Fast development of AI applications in Zephyr with Linkable Loadable Extensions support in Kenning

Published:

Topics: Edge AI, Open source tools

Kenning and Kenning Zephyr Runtime enable easy, iterative development of ML models deployed on Zephyr RTOS using various AI inference libraries. When testing models on a device with Kenning, switching between models is usually a matter of running Kenning on the host with a new model to optimize and deploy. However, when any changes in the AI inference library are involved, they require recompiling the binary and flashing the board, increasing turnaround time. This includes situations like:

  • switching between inference libraries (e.g. from microTVM to IREE)
  • changing models in non-interpreter-based inference libraries (where the model is compiled into a tailored library, like microTVM)
  • introducing new operators to interpreter-based inference libraries, such as LiteRT for microcontrollers (formerly TensorFlow Lite Micro)
  • developing or optimizing selected operators in the model and testing them on the target platform.

To enable fast-turnaround model and runtime development in such cases, Kenning now takes advantage of Linkable Loadable Extensions (LLEXT), one of the recent features of Zephyr. The extensions allow for loading binaries containing implementations of functions (in a manner similar to loading a library) in the application during execution. This allows developers to load and replace model data alongside implementing operations, and to switch between various runtimes by storing them in and loading from LLEXT, while keeping the rest of the application and basic wrappers around LLEXT modules unmodified and running on the hardware.

With this article, we will go over how this development and its implementation in Kenning Zephyr Runtime enables easy model and runtime updates on hardware without reflashing, both in lab conditions and directly on production devices. We will also describe demo applications for LiteRT for microcontrollers and microTVM running in Zephyr on boards simulated in Antmicro’s Renode open source simulation framework.

Fast development of AI applications in Zephyr with Linkable Loadable Extensions

Improved build configurability

Kenning Zephyr Runtime allows developers to benchmark and evaluate models on platforms supported in Zephyr, test inference implementations and deploy tailored model implementations in production. It can use either microTVM, LiteRT for microcontrollers or IREE for inference, depending on which works best for a given use case (model, HW, etc.), on a broad selection of platforms (also simulated in Renode), as illustrated by the Renode Zephyr Dashboard.

Originally, Kenning Zephyr Runtime required developers to provide models in build configuration in the target format, like TVM generated code or TFLite Flatbuffer. This required developers to perform additional steps in other scripts or in Kenning to convert models in their original format (Keras, PyTorch, ONNX) to the supported variant.
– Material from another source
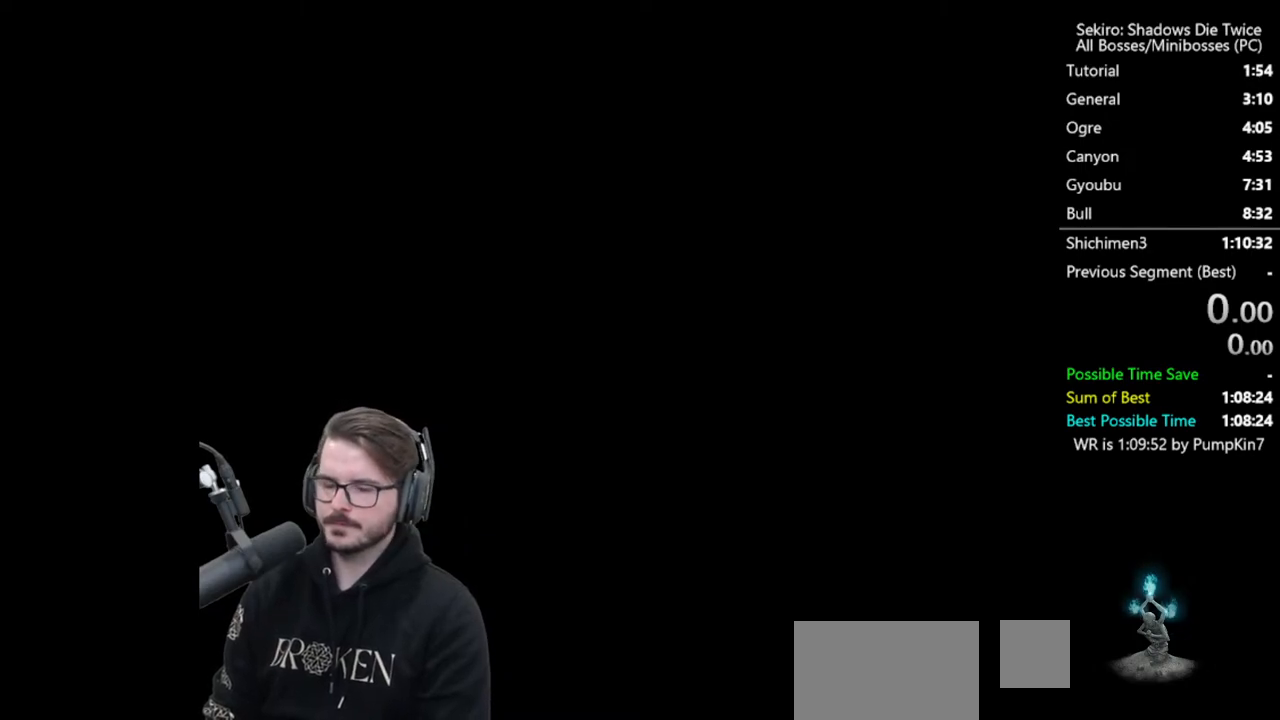
{"buttons": [], "left_stick": "up", "right_stick": "center", "events": []}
What we’ve introduced now is the automatic conversion of models to the target format within a CMake build flow. This allows to pass models in their original format, like so:

west build -p always -b stm32f746g_disco app -- \
    -DEXTRA_CONF_FILE=tvm.conf \
    -DCONFIG_KENNING_MODEL_PATH=./model.onnx

Here, we build the microTVM runtime, but pass the input model in the ONNX format.
Under the hood, the project’s CMake runs Kenning that optimizes and compiles the model, so that the user can simply load the model from the application under development.

To get an actual working example, once Kenning Zephyr Runtime is configured as described in the project’s README, run west with a URL to a model, e.g.:

west build -p always -b stm32f746g_disco app -- \
    -DEXTRA_CONF_FILE=tvm.conf \
    -DCONFIG_KENNING_MODEL_PATH="https://dl.antmicro.com/kenning/models/classification/magic_wand.h5\"
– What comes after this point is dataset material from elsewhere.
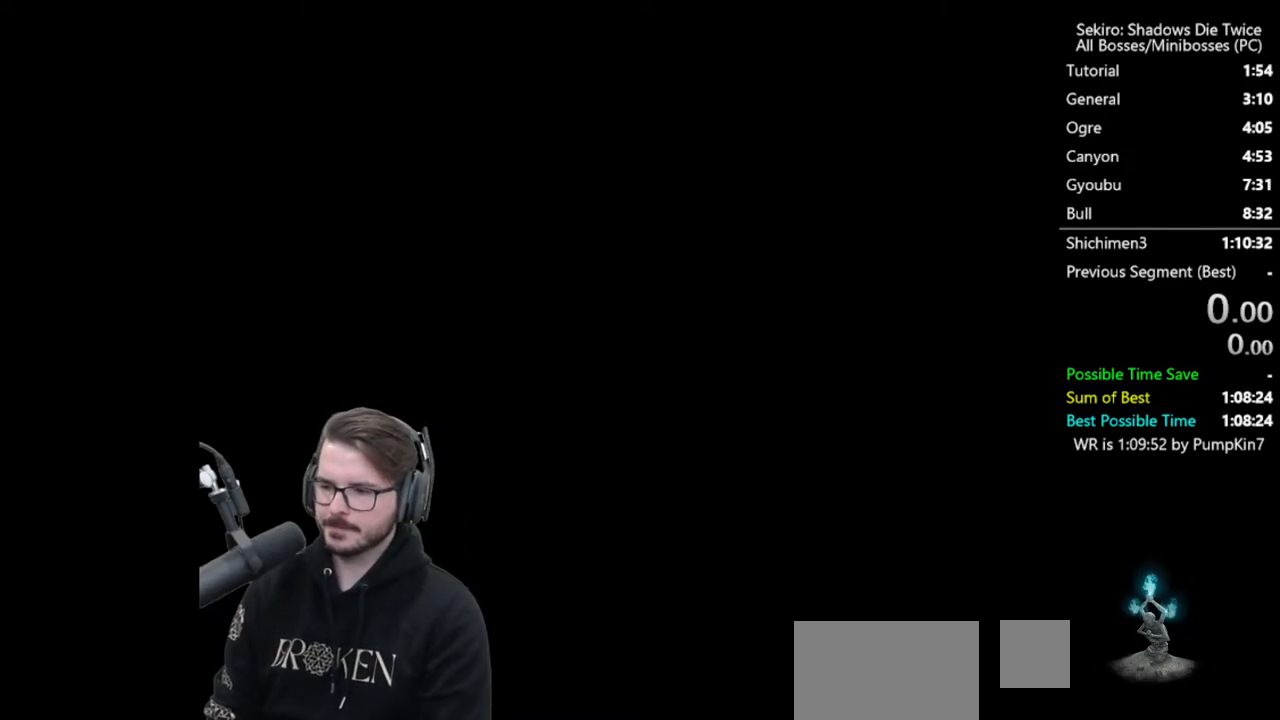
{"buttons": [], "left_stick": "up", "right_stick": "center", "events": []}
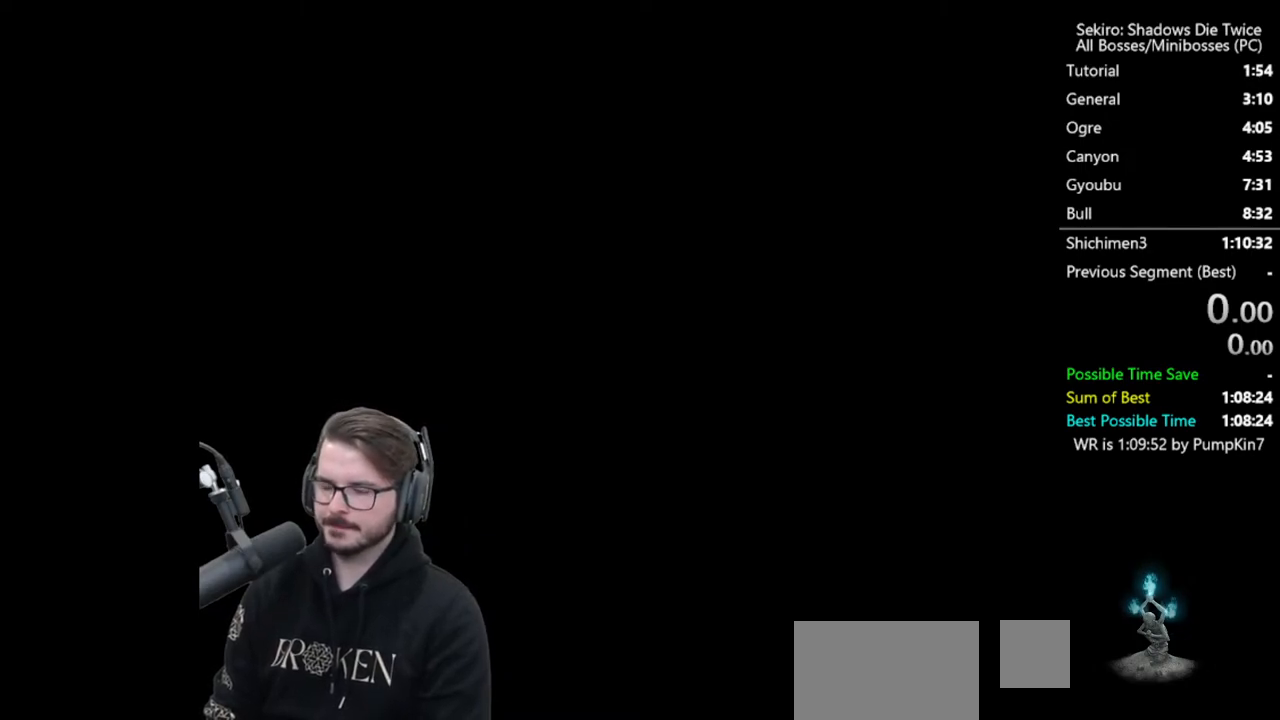
{"buttons": [], "left_stick": "up", "right_stick": "center", "events": []}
Initial support for quick model and runtime library updates in Kenning Zephyr Runtime with LLEXT

One particular issue the Linkable Loadable Extensions implementation aims to solve is the use of operations specific to a given model created by optimizers such as TVM. In such cases, you can compile a model to a target device and receive a library and/or sources for the specific operations that are used by the model, or change the entire implementation of the model, including operations. In these scenarios, the user would typically be forced to recompile the entire application and flash the device with the new model.

With LLEXT, you can create an ELF with the model and runtime implementation and deliver a separate LLEXT module which can be easily replaced e.g. via UART. This minimizes the number of steps necessary to test, optimize and deploy models on target platforms and could potentially be used to dynamically update models running on target platforms in production scenarios, without forcing a full restart of the device, and allow for easier dynamic OTA updates e.g. using RDFM, which added Zephyr support earlier this year.

Within LLEXT, you only need to deliver the implementation of the model and associated functions, along with symbols that are used by the application running on the device to call functions responsible for model inference.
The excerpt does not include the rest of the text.